Buffers work based on the equilibrium between the weak acid \( (HA) \) and its conjugate base \( (A^-) \). When a strong acid is added to the buffer, it reacts with the conjugate base, minimizing the change in pH. Conversely, when a strong base is added, it reacts with the weak acid to form the conjugate base, again stabilizing the pH.

Chemical Equilibrium

Chemical equilibrium occurs when the rate of the forward reaction equals the rate of the reverse reaction in a chemical process, resulting in no net change in the concentration of reactants and products over time. At equilibrium, the reactants and products are present in a fixed ratio, not necessarily in equal concentrations, but stable.

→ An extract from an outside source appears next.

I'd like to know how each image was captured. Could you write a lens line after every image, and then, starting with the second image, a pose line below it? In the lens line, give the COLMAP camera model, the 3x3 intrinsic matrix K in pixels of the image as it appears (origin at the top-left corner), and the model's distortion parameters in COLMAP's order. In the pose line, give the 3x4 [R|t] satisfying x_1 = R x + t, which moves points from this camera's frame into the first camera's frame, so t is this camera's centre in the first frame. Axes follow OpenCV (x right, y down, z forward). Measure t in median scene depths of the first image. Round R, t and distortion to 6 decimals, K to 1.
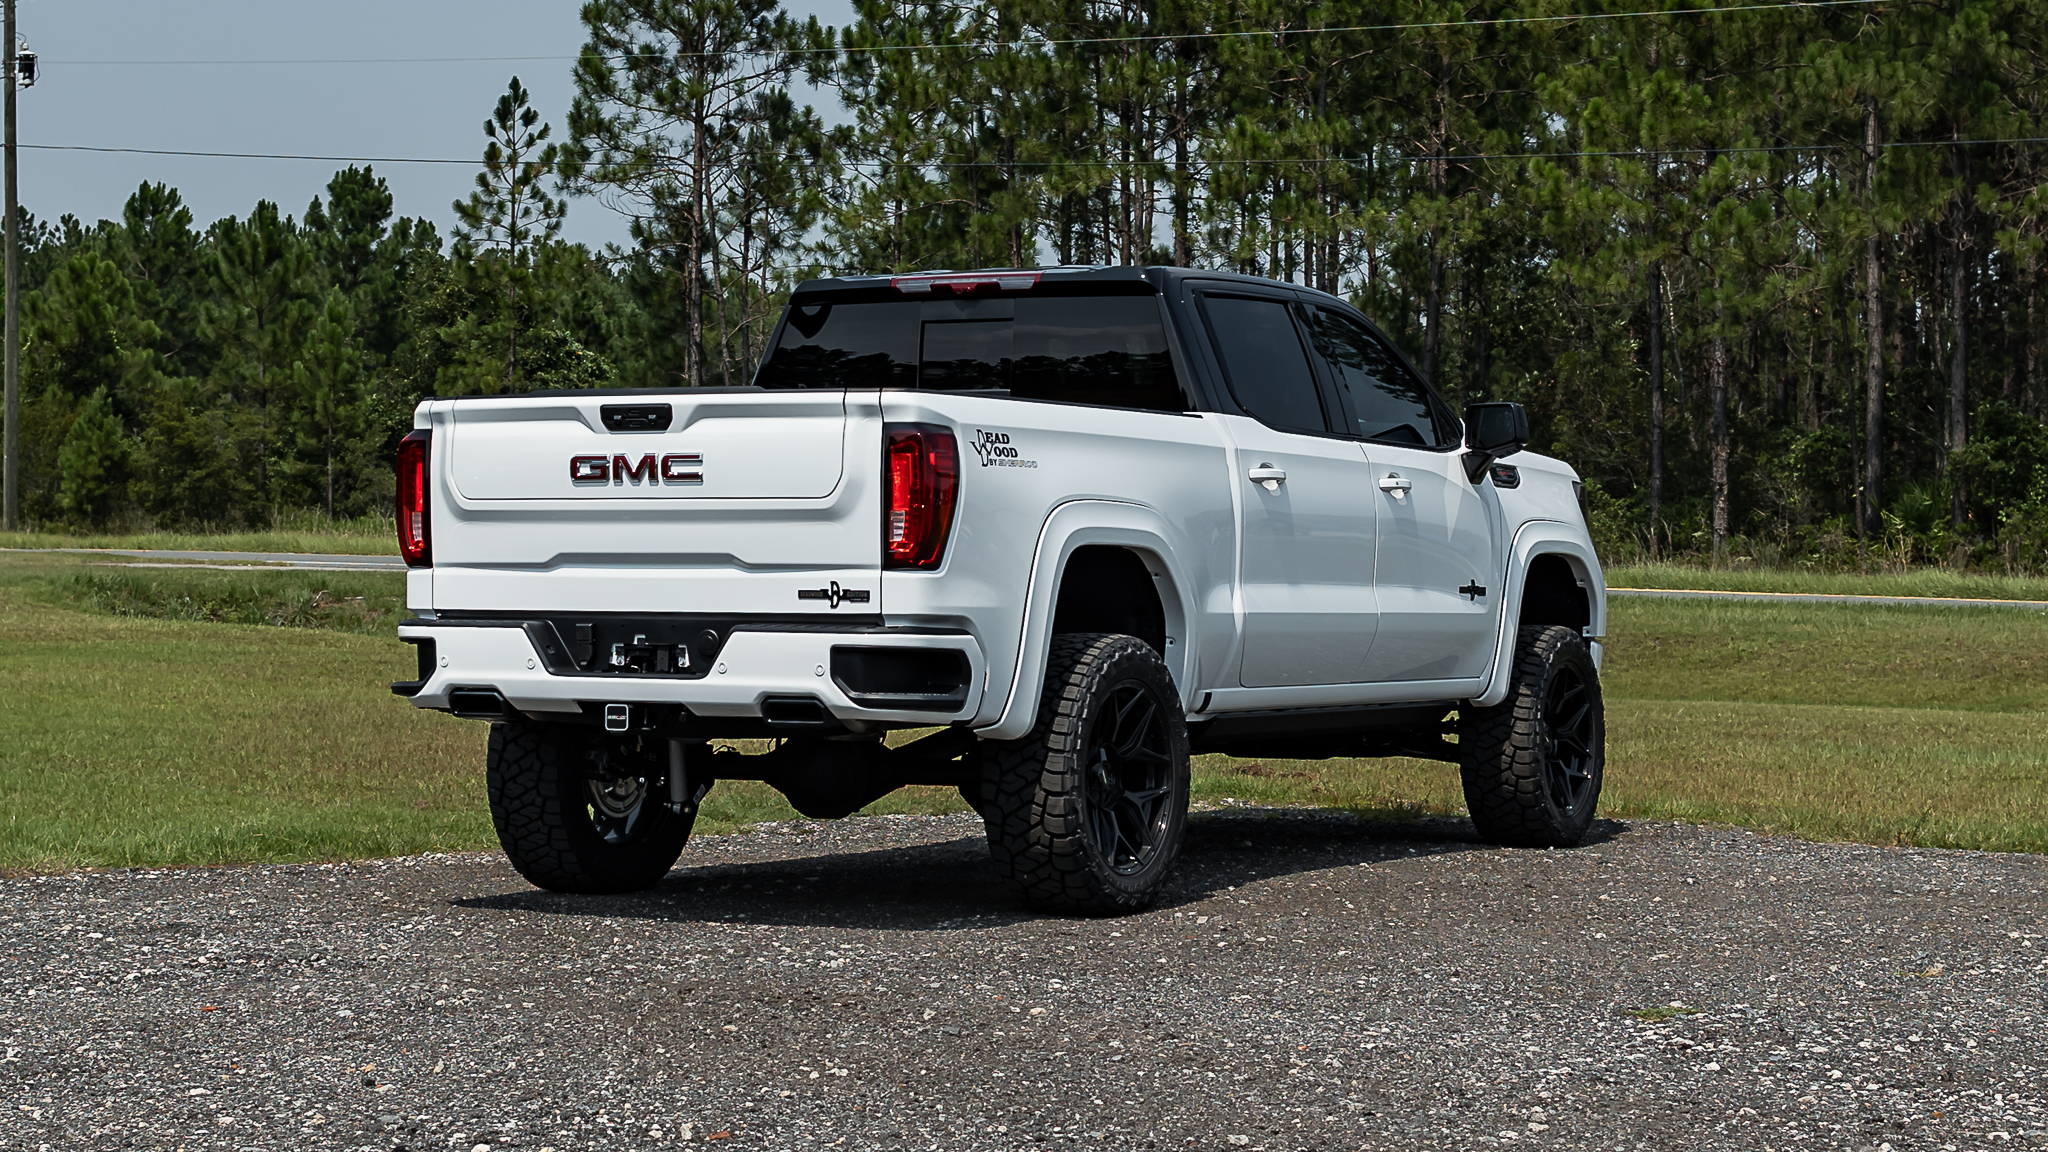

This concept is not just about static situations but dynamic ones, where the conversion of reactants to products and vice versa are happening continuously but at equal rates, maintaining constant concentrations. The understanding of chemical equilibrium is essential for predicting the outcomes of reactions and designing processes that optimize the production of desired substances in the chemical industry, as well as for a myriad of biological processes.